Scams, like technology, evolve when new products and services arrive.  While Uber and Lyft have made getting around easier, especially when you are visiting new place, they are also home to many old time scams that could rob you blind. So here are the scams to watch out for and how to defuse them. The straight-up cash grab.  It's a hold up without a weapon.  Your driver needs cash to pay a toll or a fee to leave the airport. However Uber and Lyft apps include al fees before you even get in the car, so a driver should never ask for cash. Explain this to your driver, never give them your credit or debit card, and when the trip ends, show them the breakdown of the fare on your app.
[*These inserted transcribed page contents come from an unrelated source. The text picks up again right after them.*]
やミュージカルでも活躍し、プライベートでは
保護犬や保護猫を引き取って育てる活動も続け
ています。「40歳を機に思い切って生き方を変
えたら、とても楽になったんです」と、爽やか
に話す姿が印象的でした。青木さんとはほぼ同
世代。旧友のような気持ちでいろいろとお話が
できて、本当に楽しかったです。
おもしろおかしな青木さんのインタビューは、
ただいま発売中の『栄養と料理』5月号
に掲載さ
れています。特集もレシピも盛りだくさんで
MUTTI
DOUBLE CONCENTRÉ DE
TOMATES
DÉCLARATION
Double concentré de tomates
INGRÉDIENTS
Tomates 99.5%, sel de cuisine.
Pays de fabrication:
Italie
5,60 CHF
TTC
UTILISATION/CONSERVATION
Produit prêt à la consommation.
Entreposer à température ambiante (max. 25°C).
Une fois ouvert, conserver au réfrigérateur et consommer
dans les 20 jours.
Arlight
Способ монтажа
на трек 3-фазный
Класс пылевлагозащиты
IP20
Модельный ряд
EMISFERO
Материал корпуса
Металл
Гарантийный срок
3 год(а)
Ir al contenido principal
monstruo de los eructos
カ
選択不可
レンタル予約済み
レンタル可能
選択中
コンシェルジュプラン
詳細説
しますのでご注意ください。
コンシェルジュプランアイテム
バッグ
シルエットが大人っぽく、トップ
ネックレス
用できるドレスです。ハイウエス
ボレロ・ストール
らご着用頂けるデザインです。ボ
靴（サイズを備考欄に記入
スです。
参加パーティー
The never-ending meter occurs when you've arrived at your destination but the driver never ends the meter.  So your $12 is now $45.  So don’t leave the ride until the trip is ended on your app. If the driver hasn’t ended it, politely ask them to do it. The phantom mess. You call for a ride after a nice and hearty dinner date.  You couldn't finish it all so you bring the leftovers home.  Mysteriously your $20 ride home has increased to $170 due to a unilaterally assessed “cleaning fee” even though your food never left the box.  This is a tough one as all rideshare agreement include a cleanup fee if the driver feels you've caused a mess in their car.  The driver must provide photographic evidence that you trashed their car. The only way to fully protect yourself is to take pictures of the inside of the car every time you leave, and always check your fares and credit card immediately so you can protest in a timely manner.